[Stored dataset entries]
□ □ □

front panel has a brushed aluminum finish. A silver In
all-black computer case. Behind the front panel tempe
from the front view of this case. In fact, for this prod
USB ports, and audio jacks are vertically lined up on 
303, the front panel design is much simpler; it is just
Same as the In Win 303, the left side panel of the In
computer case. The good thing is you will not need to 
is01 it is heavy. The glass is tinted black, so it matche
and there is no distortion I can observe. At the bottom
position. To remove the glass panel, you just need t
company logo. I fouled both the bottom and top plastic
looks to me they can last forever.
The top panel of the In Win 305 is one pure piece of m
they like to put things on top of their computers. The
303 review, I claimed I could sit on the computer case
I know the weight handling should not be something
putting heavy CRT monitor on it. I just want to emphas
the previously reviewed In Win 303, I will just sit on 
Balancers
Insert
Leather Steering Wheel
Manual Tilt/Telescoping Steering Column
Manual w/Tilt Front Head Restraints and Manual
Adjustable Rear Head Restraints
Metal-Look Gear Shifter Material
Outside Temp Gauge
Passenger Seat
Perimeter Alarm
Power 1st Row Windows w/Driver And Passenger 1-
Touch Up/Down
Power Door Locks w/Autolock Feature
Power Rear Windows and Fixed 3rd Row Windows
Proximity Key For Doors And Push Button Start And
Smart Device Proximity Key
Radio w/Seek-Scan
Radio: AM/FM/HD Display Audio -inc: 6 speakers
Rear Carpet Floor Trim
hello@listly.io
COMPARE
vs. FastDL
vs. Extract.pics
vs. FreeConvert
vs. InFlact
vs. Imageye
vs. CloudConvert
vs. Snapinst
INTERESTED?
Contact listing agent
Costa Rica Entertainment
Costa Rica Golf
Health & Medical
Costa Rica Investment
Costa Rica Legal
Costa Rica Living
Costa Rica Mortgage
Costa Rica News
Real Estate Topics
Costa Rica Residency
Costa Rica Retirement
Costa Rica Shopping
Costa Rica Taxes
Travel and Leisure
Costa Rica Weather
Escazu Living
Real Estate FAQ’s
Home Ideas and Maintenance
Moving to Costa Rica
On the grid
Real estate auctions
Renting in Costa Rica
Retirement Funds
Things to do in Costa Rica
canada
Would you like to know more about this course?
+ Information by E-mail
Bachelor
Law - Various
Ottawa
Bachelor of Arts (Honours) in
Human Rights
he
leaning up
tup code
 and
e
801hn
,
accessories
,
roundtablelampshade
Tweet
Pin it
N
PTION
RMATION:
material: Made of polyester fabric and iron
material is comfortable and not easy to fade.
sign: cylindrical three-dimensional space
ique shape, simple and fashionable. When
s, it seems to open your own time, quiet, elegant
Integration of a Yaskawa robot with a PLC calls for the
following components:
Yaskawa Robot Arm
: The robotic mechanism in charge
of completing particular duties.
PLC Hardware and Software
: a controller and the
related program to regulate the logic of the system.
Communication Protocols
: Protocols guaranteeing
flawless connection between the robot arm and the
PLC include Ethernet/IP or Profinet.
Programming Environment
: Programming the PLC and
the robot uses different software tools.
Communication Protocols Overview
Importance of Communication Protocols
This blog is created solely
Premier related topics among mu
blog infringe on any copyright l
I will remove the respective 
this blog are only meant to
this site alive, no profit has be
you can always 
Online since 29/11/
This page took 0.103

□ □ □

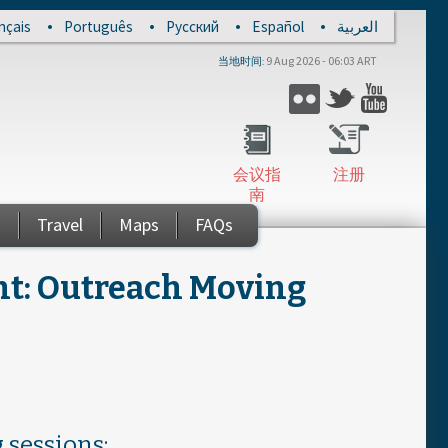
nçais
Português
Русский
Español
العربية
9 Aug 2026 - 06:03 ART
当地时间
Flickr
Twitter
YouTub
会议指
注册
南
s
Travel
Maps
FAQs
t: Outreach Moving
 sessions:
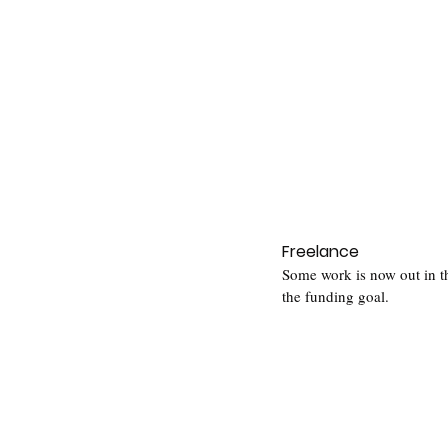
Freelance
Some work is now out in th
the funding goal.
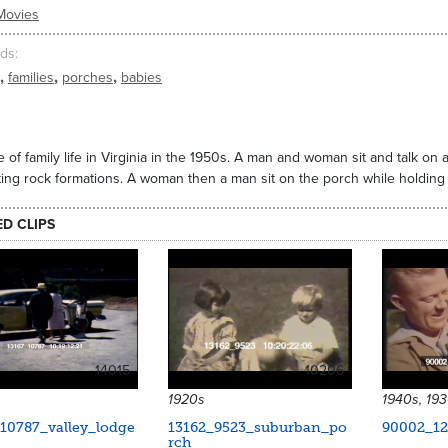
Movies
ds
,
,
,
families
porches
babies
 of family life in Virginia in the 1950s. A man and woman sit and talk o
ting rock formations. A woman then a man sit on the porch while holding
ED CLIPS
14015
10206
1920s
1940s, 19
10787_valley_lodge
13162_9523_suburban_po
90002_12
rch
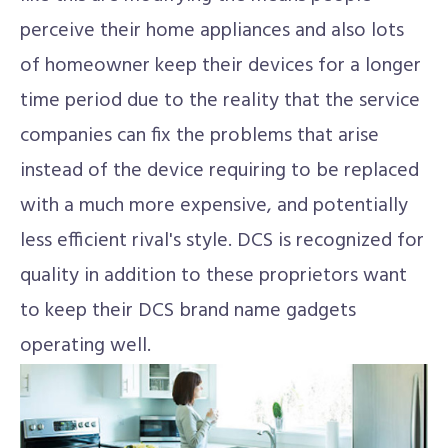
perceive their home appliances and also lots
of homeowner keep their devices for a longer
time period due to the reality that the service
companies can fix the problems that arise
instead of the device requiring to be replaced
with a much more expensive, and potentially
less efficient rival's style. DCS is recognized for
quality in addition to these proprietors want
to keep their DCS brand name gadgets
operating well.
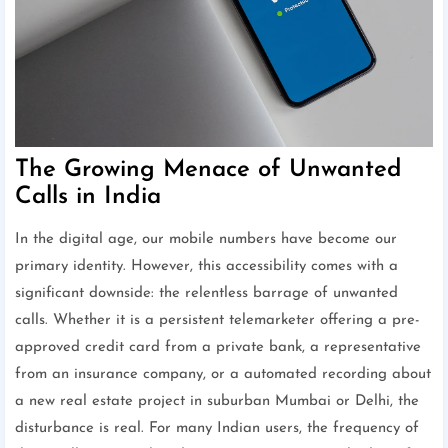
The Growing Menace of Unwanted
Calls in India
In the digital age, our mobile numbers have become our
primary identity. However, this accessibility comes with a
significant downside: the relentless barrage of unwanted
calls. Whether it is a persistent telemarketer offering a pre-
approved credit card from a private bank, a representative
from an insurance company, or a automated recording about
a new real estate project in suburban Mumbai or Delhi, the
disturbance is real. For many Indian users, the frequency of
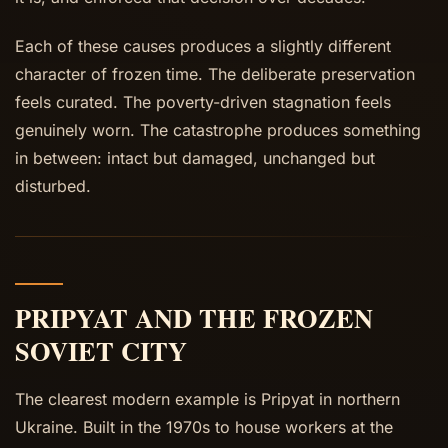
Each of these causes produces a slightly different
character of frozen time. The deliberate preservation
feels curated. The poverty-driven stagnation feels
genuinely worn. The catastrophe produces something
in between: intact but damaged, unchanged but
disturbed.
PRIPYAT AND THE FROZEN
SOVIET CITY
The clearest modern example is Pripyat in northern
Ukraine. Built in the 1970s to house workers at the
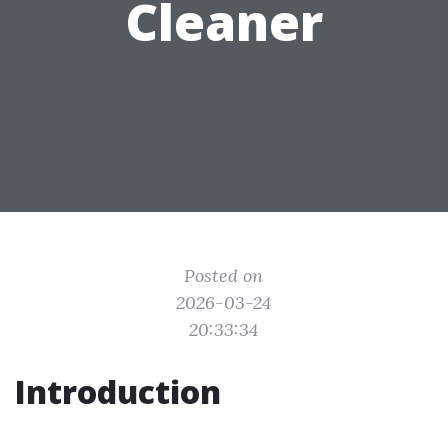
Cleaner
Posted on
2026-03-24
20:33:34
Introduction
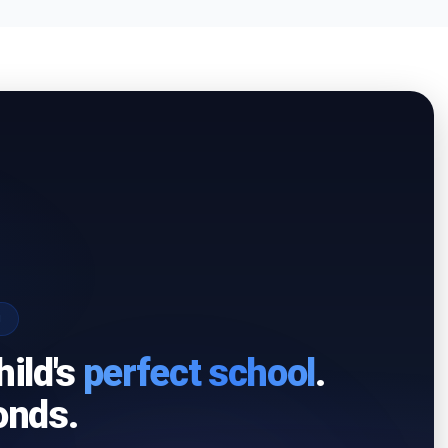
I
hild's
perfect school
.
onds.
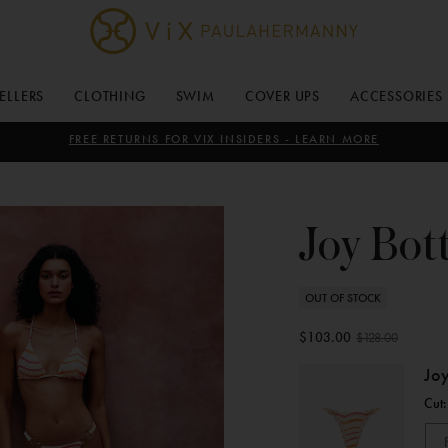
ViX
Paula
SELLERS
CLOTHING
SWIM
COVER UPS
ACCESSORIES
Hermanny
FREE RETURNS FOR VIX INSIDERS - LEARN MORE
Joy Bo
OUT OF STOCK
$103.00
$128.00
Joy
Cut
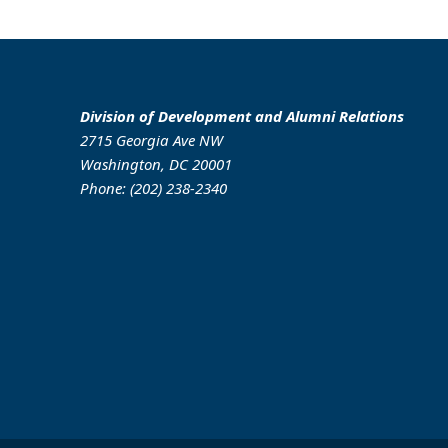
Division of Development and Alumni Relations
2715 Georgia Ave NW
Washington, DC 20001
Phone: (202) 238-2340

□ □ □

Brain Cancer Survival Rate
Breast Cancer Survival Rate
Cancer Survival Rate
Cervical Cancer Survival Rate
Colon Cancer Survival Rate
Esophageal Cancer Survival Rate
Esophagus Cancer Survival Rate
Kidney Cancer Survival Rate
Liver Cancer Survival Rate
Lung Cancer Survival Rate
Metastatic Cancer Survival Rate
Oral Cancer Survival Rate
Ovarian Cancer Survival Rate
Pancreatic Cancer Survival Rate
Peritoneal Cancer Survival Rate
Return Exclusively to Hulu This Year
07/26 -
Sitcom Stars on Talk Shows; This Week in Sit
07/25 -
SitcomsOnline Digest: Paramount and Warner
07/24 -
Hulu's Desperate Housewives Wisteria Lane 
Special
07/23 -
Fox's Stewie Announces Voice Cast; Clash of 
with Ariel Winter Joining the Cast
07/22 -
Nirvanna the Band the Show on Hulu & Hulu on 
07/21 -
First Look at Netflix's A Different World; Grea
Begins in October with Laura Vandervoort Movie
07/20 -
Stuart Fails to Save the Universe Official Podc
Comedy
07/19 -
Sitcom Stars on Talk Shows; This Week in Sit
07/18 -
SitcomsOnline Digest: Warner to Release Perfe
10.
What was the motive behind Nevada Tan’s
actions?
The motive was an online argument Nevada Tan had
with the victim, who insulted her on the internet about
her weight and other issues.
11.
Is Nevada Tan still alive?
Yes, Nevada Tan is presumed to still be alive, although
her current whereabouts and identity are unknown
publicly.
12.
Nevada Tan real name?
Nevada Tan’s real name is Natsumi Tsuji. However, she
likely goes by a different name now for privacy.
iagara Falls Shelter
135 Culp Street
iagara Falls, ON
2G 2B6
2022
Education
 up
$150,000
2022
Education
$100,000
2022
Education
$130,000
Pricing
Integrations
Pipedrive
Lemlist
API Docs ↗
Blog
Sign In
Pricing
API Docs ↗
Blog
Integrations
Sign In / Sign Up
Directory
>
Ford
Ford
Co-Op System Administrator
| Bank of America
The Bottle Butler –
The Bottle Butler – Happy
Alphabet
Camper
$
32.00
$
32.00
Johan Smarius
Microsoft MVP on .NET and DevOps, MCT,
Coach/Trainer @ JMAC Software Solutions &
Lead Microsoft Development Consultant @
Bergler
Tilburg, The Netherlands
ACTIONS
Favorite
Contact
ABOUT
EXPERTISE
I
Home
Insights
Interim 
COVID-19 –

□ □ □

TASK STATEMENT. Pick out every line in the entries above that contains the word "Digest", copying each such line in full. The match is case-sensitive.

EXERCISE SOLUTION.
SitcomsOnline Digest: Paramount and Warner
SitcomsOnline Digest: Warner to Release Perfe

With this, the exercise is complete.